SCHWERPUNKTTHEMA


SCHWERTER


DAS SCHWERT DES KÖNIGS

von Thomas Kager



Sicher und bestimmt ruhte die Hand des alten Königs auf dem Knauf seines Schwertes, das neben seinem Sitz stand.
Mit dieser exzellenten Waffe in der Hand hatte er als junger Mann, eben erst als alleiniger Erbe seines großen Vaters zum Herrscher gekrönt, den Ansturm des feindlichen Nachbarreiches im Osten zurück geschlagen.
Seine Truppen, durch sein leuchtendes Vorbild angespornt, waren dabei so erfolgreich, dass sie bei der Verfolgung der fliehenden Feinde bis zu deren Hauptstadt vorstießen und diese quasi im Handstreich eroberten.
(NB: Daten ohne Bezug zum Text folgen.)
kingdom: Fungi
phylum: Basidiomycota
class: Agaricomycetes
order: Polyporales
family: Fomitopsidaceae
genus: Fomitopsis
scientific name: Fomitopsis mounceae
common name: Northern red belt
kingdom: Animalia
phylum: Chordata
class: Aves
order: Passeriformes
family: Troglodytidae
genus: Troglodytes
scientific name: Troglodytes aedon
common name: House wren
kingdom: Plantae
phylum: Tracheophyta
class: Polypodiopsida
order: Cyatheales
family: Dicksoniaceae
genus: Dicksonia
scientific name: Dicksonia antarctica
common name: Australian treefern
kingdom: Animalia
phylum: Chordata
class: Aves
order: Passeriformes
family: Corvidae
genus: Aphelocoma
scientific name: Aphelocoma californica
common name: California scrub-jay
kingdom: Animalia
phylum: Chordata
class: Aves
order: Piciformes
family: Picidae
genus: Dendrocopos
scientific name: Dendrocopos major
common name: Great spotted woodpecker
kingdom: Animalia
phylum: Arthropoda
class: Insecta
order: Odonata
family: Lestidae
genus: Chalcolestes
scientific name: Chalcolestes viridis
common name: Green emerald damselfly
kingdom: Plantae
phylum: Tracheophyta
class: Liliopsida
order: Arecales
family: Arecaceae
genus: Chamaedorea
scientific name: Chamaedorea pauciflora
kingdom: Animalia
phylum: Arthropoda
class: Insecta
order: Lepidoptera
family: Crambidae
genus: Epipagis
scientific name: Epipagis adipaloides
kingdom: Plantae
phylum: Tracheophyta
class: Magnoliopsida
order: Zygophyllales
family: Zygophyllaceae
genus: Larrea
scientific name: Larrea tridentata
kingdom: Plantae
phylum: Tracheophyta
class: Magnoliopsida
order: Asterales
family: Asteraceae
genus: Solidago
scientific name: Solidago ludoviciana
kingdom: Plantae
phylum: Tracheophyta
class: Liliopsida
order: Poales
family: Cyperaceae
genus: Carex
In nur wenigen Monaten hatte er somit die Ausmaße seines Reiches nahezu verdoppelt.
Der König im Norden, welcher der Meinung war, das Land wäre von dem gerade erst beendeten Krieg geschwächt und unter dem jungen unerfahrenen Herrscher eine leichte Beute, wurde schnell eines anderen belehrt und beendete sein Leben durch das Schwert, das bereits zu dieser Zeit zur Legende geworden war.
Selbst die wilden Reiterscharen aus der westlichen Steppe mussten schließlich erkennen, dass sie die Grenzen des Königreiches nicht länger ungestraft verletzen durften.
Den Jahren des Krieges folgten Jahre des Friedens, doch der König blieb ein Krieger. Hart und immer sein berühmtes Schwert an der Seite, aber gerecht und um das Wohlergehen seiner Untertanen besorgt.
Das Volk liebte und vertraute ihm und seinen Entscheidungen. Schließlich ehelichte er die älteste Tochter seines südlichen Nachbarn und als dieser starb, fielen auch diese Ländereien an ihn. Nun war das Königreich das Größte der bekannten Welt geworden und niemand wagte es mehr, sich gegen den König und sein Schwert zu erheben.

Die Jahre vergingen in Wohlstand und Frieden und niemand hätte sich träumen lassen, dass sich dies eines Tages wieder ändern könnte.
Doch die Zeit schritt voran und der König wurde älter. Er erkannte, dass er sein großes Reich nicht mehr lange würde führen können. Daher übergab er Teile davon seinen Söhnen zur Verwaltung. Anfangs lief alles gut, doch mit jedem weiteren Jahr, in dem der König älter und müder wurde, begannen die Spannungen unter seinen Nachkommen zu wachsen. Zuerst nur zaghaft, doch immer fordernder wurden ihre Ansuchen an ihn, einem von ihnen sein Schwert als Zeichen seiner Macht und Königswürde zu übergeben. Aber wer war würdig dazu.
Der Eine forderte das Schwert auf Grund seines Rechts als Erstgeborener. Der Andere als der Stärkste. Der dritte, weil er der Klügste war. Der vierte wegen seiner wirtschaftlichen Erfolge und so weiter. Lange hatte der alte König überlegt, wer denn nun tatsächlich der würdigste Nachfolger wäre, doch zum ersten Mal in seinem Leben wusste er keine Lösung. Daher hatte er die Wahl schließlich ihnen selbst überlassen.
Wie sich herausstellte war dies der größte Fehler, den der König in seinem Leben begangen hatte. Denn diese Entscheidung rief große Rivalität unter seinen Söhnen hervor und schließlich beschlossen sie, wenn ihr Vater sich nicht entscheiden konnte und sie selbst ebenfalls zu keiner Einigung kamen, dann musste dies durch einen Kampf entschieden werden!
Der König, entsetzt über die rücksichtslose Machtgier seiner ihm fremd gewordenen Söhne, rief sie zur Besinnung auf, doch die mahnenden Worte wurden bereits übertönt vom Kriegslärm und den Schreien der Soldaten. Lange war die Hauptstadt umkämpft von den verschiedenen Heeren, behielt jedoch jederzeit die Oberhand.
Aber ebenso wie das Umland in einem Meer aus Blut versank, so versiegten langsam auch ihr die Reserven und Kräfte. Schließlich floh der alte König mit den letzten seiner Getreuen. Keiner seiner verhassten Söhne sollte ihn besiegen und sein Schwert als Zeichen der Rechtmäßigkeit seiner Herrschaft an sich reißen.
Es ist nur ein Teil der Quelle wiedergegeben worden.